• TRY IT
Please reproduce the listing verbatim, without its images.

• RECORDS FOR THE EXERCISE
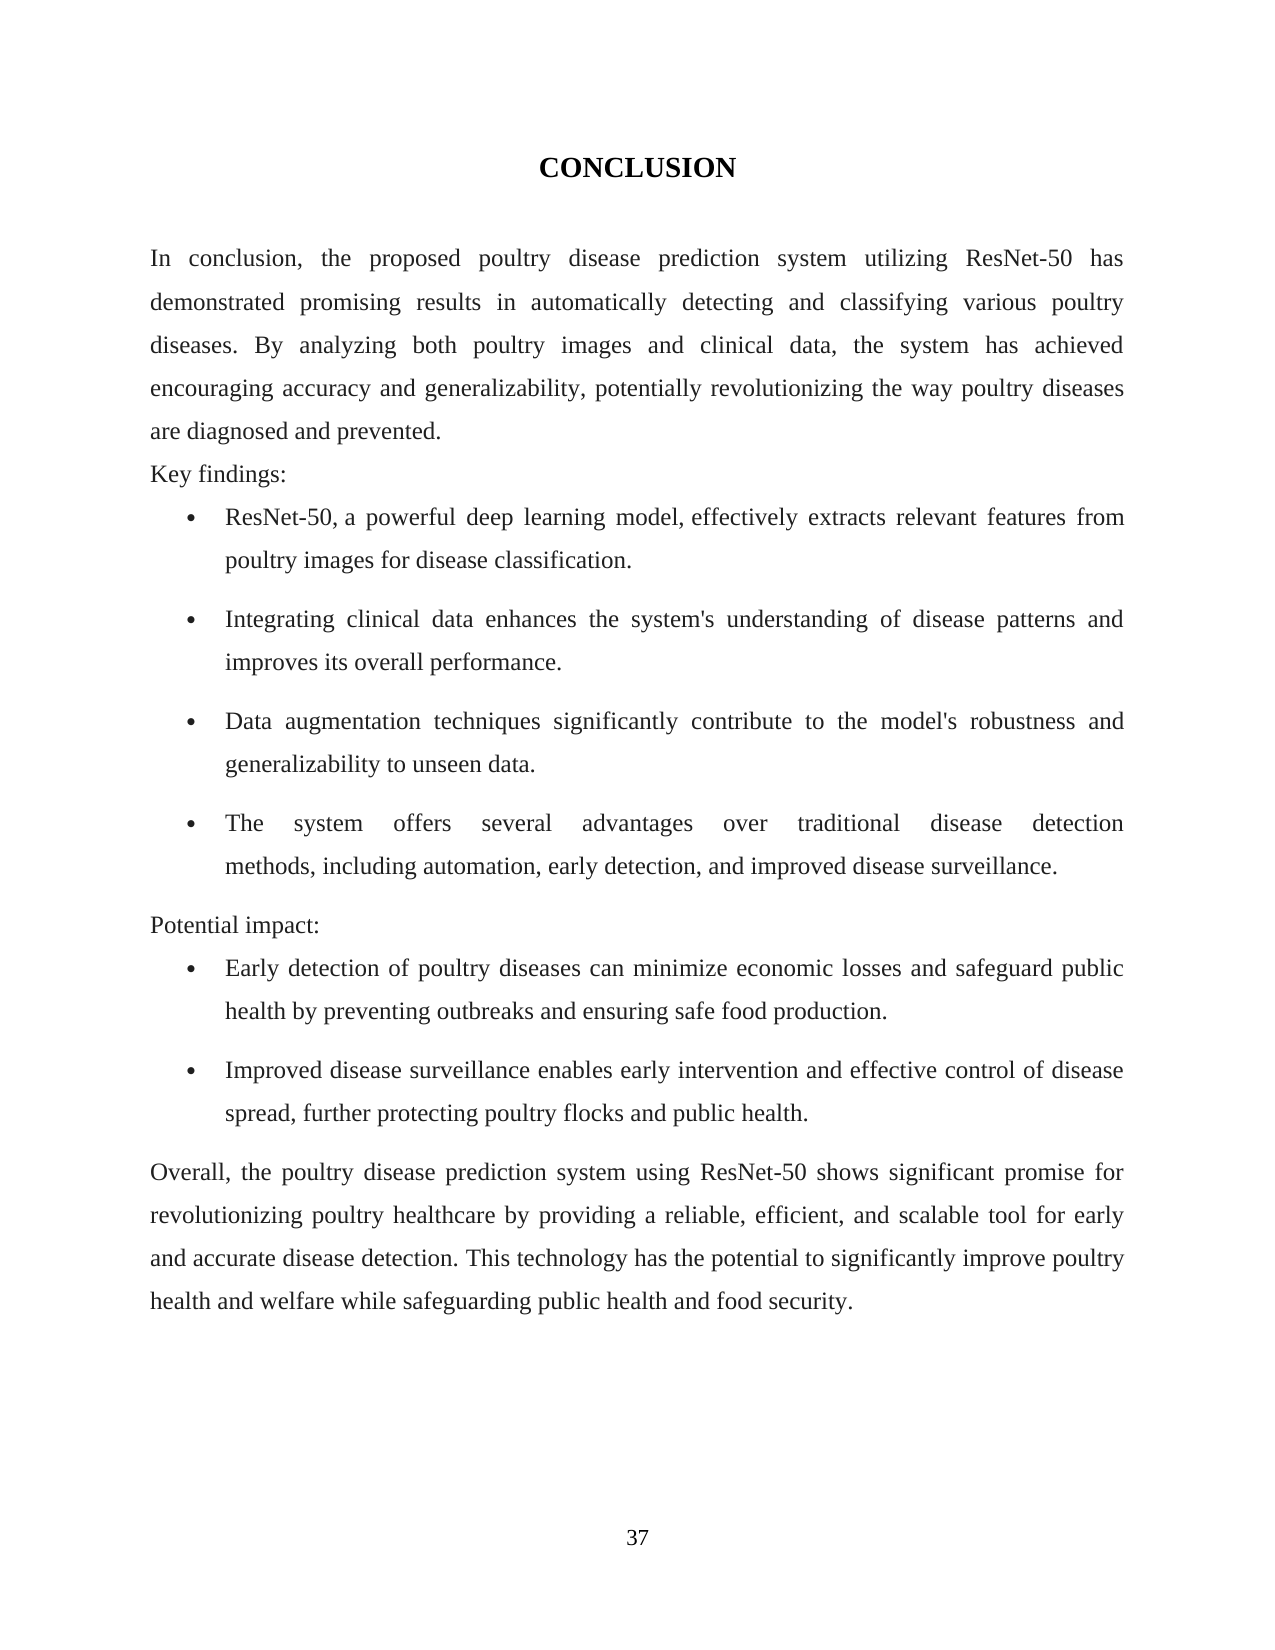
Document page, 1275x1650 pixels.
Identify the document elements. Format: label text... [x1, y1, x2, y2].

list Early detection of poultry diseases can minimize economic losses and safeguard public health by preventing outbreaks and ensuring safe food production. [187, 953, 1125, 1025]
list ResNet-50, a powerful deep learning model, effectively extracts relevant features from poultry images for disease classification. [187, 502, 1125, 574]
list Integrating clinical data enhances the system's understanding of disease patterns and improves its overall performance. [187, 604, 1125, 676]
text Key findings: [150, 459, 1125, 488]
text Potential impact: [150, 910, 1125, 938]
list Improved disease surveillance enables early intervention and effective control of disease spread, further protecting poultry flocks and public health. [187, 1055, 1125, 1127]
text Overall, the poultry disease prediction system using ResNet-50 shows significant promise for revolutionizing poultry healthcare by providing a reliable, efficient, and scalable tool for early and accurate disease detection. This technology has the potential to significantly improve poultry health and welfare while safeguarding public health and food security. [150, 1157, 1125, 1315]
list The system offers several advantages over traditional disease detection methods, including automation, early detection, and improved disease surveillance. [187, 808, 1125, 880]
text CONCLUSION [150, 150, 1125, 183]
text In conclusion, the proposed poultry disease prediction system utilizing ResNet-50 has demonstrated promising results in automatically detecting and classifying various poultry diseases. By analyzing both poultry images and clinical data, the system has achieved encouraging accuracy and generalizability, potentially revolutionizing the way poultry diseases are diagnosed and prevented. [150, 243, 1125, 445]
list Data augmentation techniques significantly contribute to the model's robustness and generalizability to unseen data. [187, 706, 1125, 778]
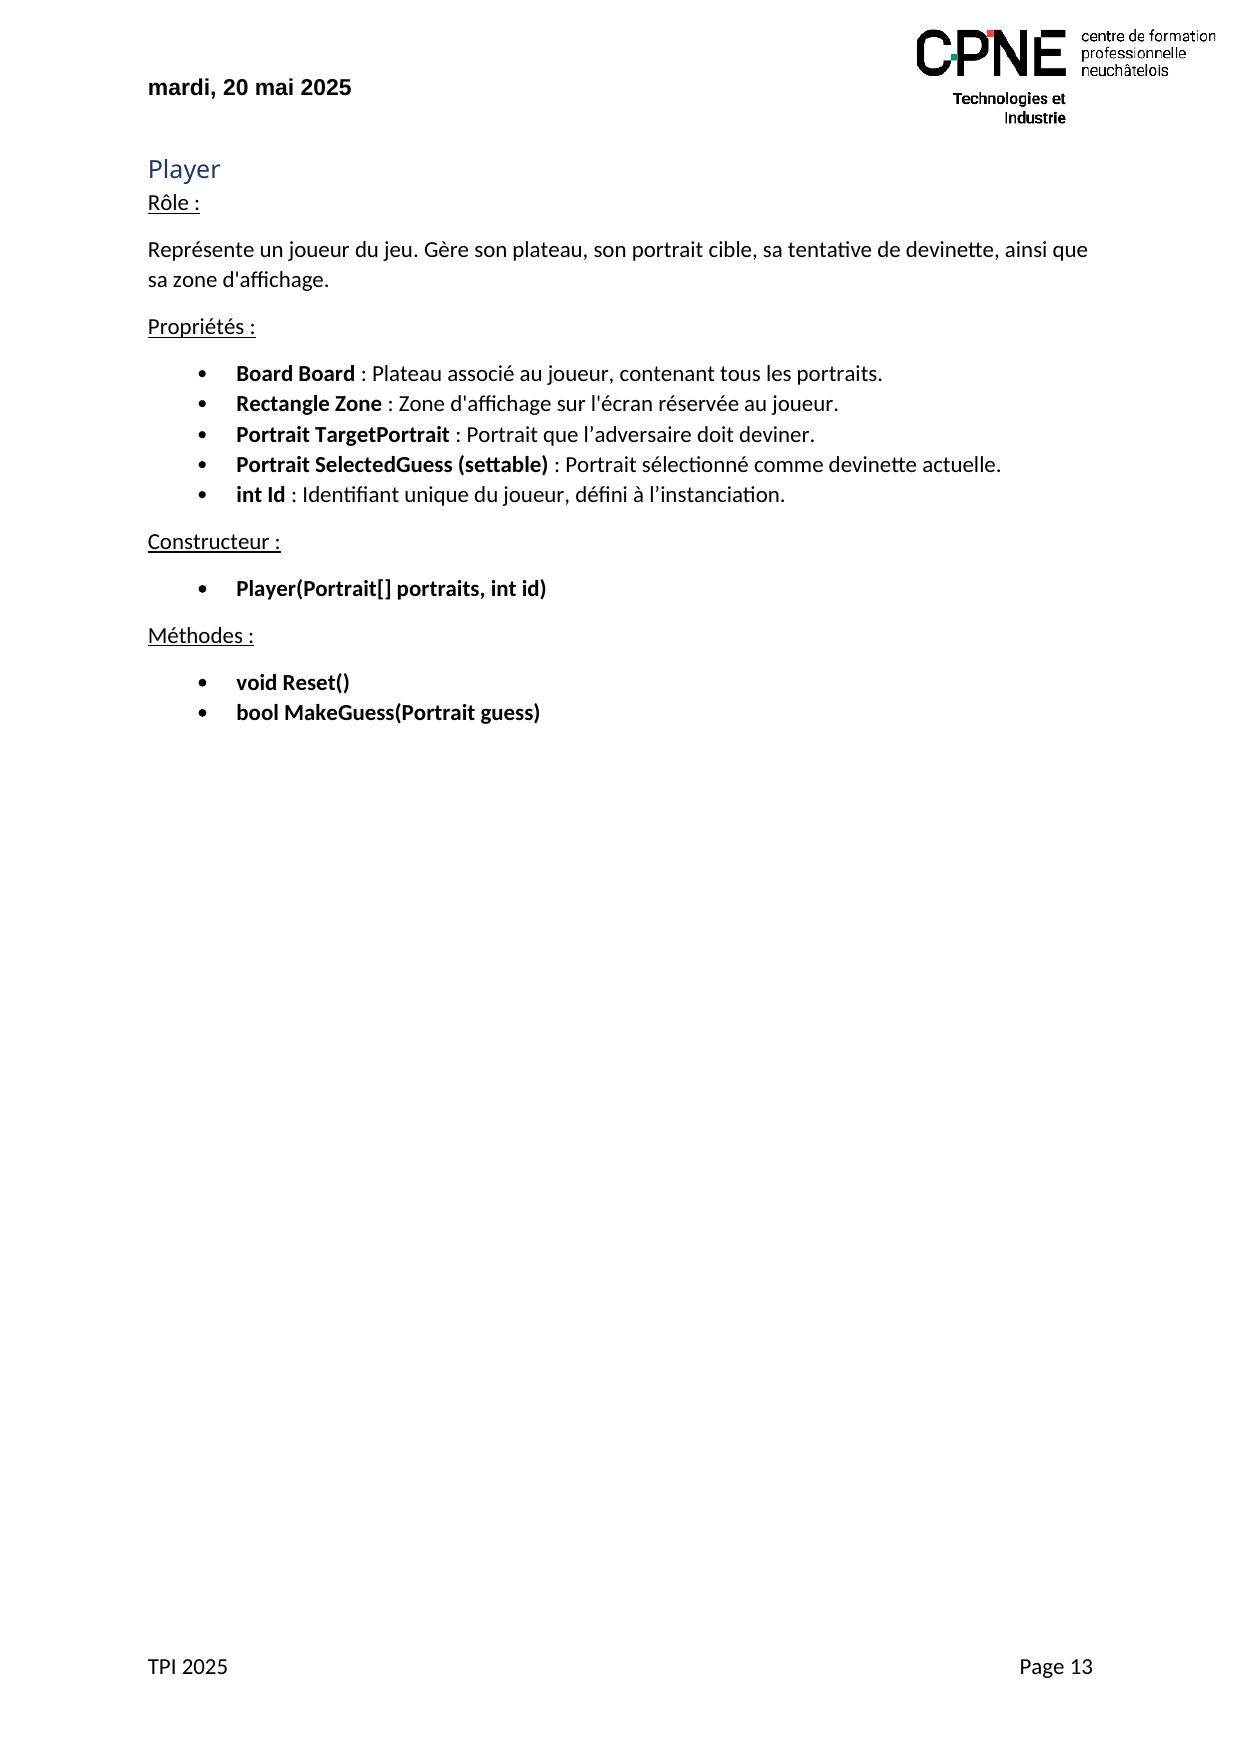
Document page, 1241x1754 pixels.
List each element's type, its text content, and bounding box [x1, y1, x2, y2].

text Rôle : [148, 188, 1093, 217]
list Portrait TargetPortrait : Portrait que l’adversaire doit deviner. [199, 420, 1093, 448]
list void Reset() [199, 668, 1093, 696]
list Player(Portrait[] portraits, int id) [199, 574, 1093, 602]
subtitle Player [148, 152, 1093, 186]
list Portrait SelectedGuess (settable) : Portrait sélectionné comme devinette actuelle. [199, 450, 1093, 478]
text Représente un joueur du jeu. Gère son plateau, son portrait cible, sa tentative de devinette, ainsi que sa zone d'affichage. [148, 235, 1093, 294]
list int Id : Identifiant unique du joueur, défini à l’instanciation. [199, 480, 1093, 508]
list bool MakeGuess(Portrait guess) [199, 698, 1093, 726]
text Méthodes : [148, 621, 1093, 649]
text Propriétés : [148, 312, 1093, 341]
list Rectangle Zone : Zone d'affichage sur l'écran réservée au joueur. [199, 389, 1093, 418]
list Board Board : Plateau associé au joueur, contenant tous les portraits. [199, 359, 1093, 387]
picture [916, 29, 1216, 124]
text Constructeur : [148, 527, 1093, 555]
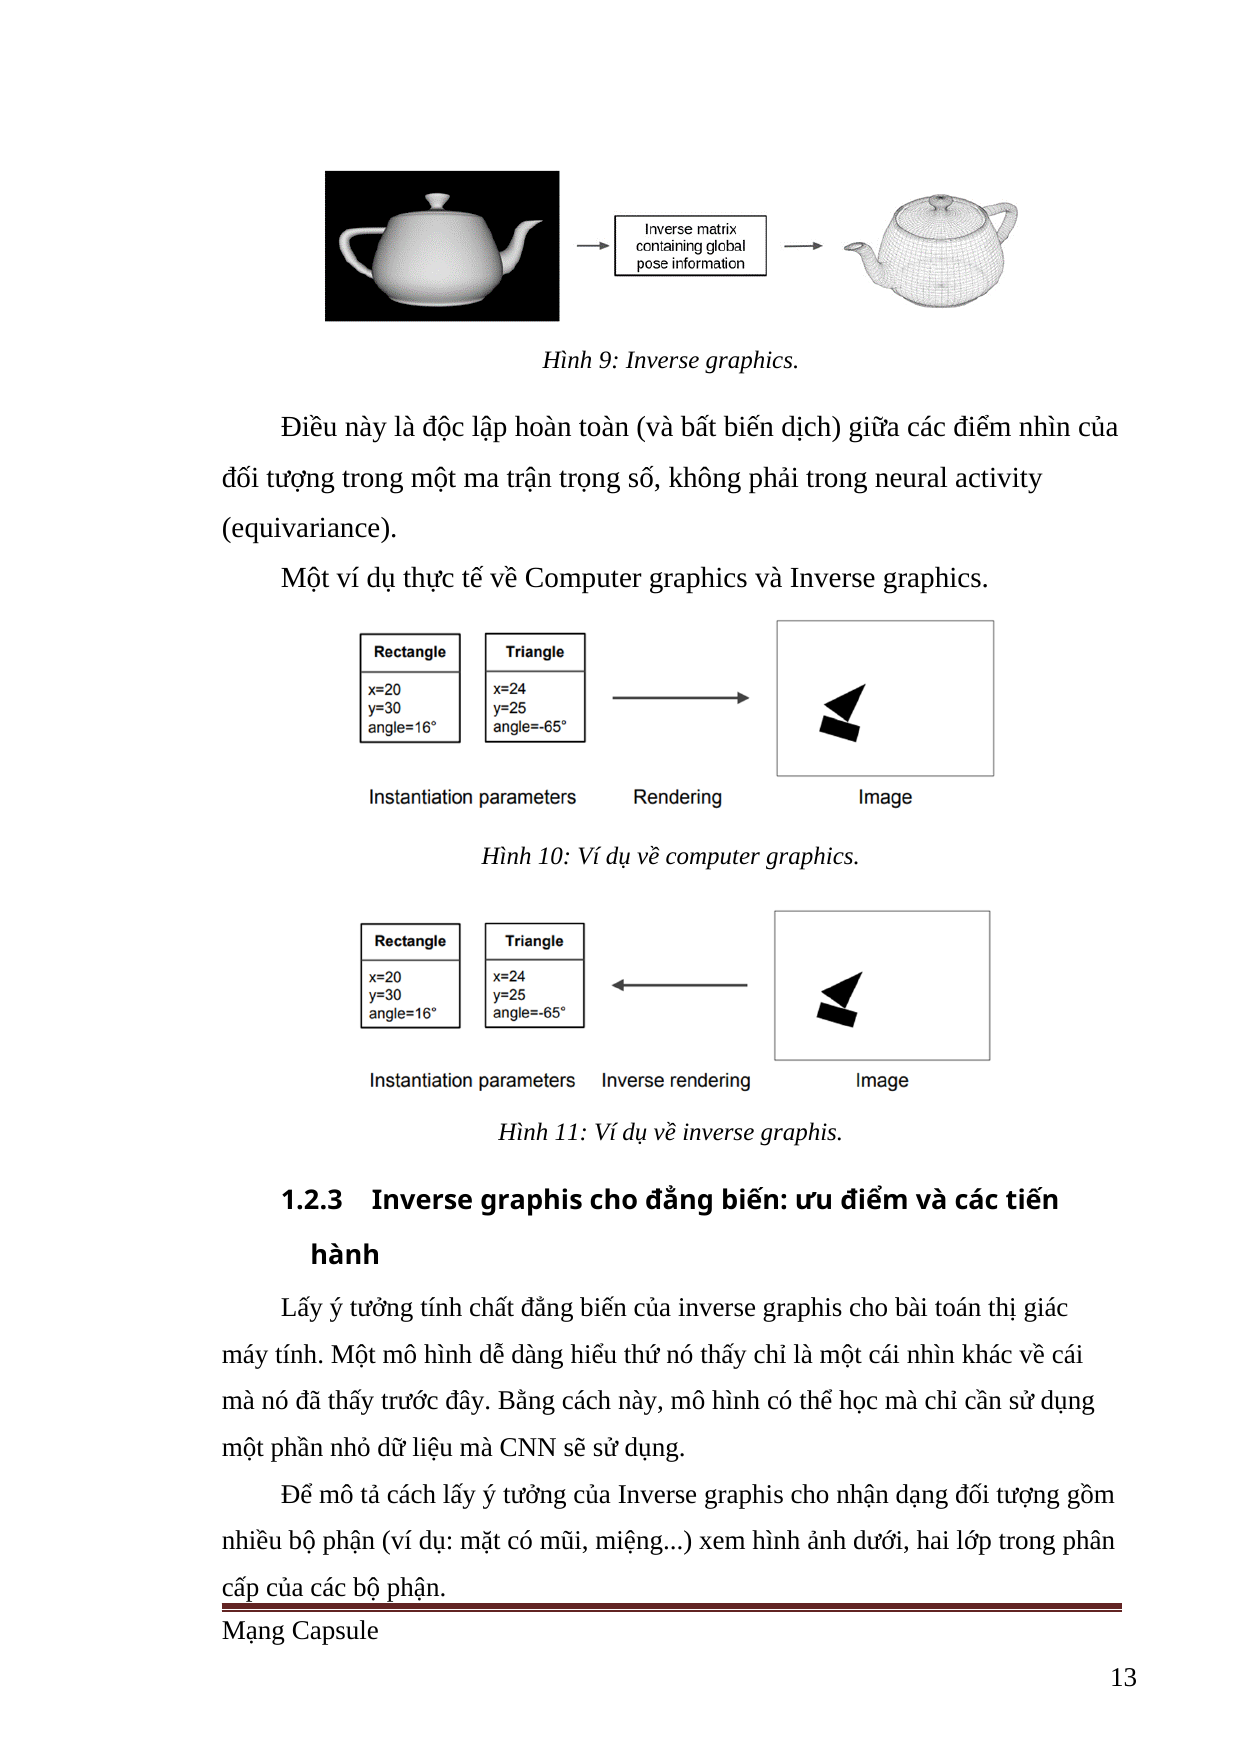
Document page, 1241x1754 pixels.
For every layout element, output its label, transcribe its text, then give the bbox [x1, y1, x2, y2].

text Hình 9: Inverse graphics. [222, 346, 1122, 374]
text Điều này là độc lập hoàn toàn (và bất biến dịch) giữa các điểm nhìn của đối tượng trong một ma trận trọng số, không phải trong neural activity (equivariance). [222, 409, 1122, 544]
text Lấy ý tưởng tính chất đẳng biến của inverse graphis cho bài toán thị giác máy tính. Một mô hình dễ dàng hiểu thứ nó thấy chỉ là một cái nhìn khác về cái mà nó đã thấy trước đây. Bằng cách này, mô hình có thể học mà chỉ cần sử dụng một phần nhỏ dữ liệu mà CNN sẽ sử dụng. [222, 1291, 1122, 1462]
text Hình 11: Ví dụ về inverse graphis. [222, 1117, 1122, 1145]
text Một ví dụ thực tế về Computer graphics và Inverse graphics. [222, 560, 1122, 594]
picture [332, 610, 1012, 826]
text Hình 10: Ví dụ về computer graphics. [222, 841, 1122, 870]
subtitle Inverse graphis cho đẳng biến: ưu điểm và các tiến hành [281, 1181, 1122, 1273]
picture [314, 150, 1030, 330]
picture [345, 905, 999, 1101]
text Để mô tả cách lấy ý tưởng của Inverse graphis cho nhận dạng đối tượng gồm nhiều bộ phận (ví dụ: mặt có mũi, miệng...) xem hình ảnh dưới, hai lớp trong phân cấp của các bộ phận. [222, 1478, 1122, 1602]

• YOUR SOLUTION
Document page, 1275x1650 pixels.
Identify the document elements. Format: label text... [x1, y1, x2, y2].

list Early detection of poultry diseases can minimize economic losses and safeguard public health by preventing outbreaks and ensuring safe food production. [187, 953, 1125, 1025]
list ResNet-50, a powerful deep learning model, effectively extracts relevant features from poultry images for disease classification. [187, 502, 1125, 574]
list Integrating clinical data enhances the system's understanding of disease patterns and improves its overall performance. [187, 604, 1125, 676]
text Key findings: [150, 459, 1125, 488]
text Potential impact: [150, 910, 1125, 938]
list Improved disease surveillance enables early intervention and effective control of disease spread, further protecting poultry flocks and public health. [187, 1055, 1125, 1127]
text Overall, the poultry disease prediction system using ResNet-50 shows significant promise for revolutionizing poultry healthcare by providing a reliable, efficient, and scalable tool for early and accurate disease detection. This technology has the potential to significantly improve poultry health and welfare while safeguarding public health and food security. [150, 1157, 1125, 1315]
list The system offers several advantages over traditional disease detection methods, including automation, early detection, and improved disease surveillance. [187, 808, 1125, 880]
text CONCLUSION [150, 150, 1125, 183]
text In conclusion, the proposed poultry disease prediction system utilizing ResNet-50 has demonstrated promising results in automatically detecting and classifying various poultry diseases. By analyzing both poultry images and clinical data, the system has achieved encouraging accuracy and generalizability, potentially revolutionizing the way poultry diseases are diagnosed and prevented. [150, 243, 1125, 445]
list Data augmentation techniques significantly contribute to the model's robustness and generalizability to unseen data. [187, 706, 1125, 778]
Document page, 1241x1754 pixels.
List each element's type, its text content, and bounding box [x1, y1, x2, y2].

text Rôle : [148, 188, 1093, 217]
list Portrait TargetPortrait : Portrait que l’adversaire doit deviner. [199, 420, 1093, 448]
list void Reset() [199, 668, 1093, 696]
list Player(Portrait[] portraits, int id) [199, 574, 1093, 602]
subtitle Player [148, 152, 1093, 186]
list Portrait SelectedGuess (settable) : Portrait sélectionné comme devinette actuelle. [199, 450, 1093, 478]
text Représente un joueur du jeu. Gère son plateau, son portrait cible, sa tentative de devinette, ainsi que sa zone d'affichage. [148, 235, 1093, 294]
list int Id : Identifiant unique du joueur, défini à l’instanciation. [199, 480, 1093, 508]
list bool MakeGuess(Portrait guess) [199, 698, 1093, 726]
text Méthodes : [148, 621, 1093, 649]
text Propriétés : [148, 312, 1093, 341]
list Rectangle Zone : Zone d'affichage sur l'écran réservée au joueur. [199, 389, 1093, 418]
list Board Board : Plateau associé au joueur, contenant tous les portraits. [199, 359, 1093, 387]
picture [916, 29, 1216, 124]
text Constructeur : [148, 527, 1093, 555]
Document page, 1241x1754 pixels.
For every layout element, output its label, transcribe its text, then give the bbox [x1, y1, x2, y2].

text Hình 9: Inverse graphics. [222, 346, 1122, 374]
text Điều này là độc lập hoàn toàn (và bất biến dịch) giữa các điểm nhìn của đối tượng trong một ma trận trọng số, không phải trong neural activity (equivariance). [222, 409, 1122, 544]
text Lấy ý tưởng tính chất đẳng biến của inverse graphis cho bài toán thị giác máy tính. Một mô hình dễ dàng hiểu thứ nó thấy chỉ là một cái nhìn khác về cái mà nó đã thấy trước đây. Bằng cách này, mô hình có thể học mà chỉ cần sử dụng một phần nhỏ dữ liệu mà CNN sẽ sử dụng. [222, 1291, 1122, 1462]
text Hình 11: Ví dụ về inverse graphis. [222, 1117, 1122, 1145]
text Một ví dụ thực tế về Computer graphics và Inverse graphics. [222, 560, 1122, 594]
picture [332, 610, 1012, 826]
text Hình 10: Ví dụ về computer graphics. [222, 841, 1122, 870]
subtitle Inverse graphis cho đẳng biến: ưu điểm và các tiến hành [281, 1181, 1122, 1273]
picture [314, 150, 1030, 330]
picture [345, 905, 999, 1101]
text Để mô tả cách lấy ý tưởng của Inverse graphis cho nhận dạng đối tượng gồm nhiều bộ phận (ví dụ: mặt có mũi, miệng...) xem hình ảnh dưới, hai lớp trong phân cấp của các bộ phận. [222, 1478, 1122, 1602]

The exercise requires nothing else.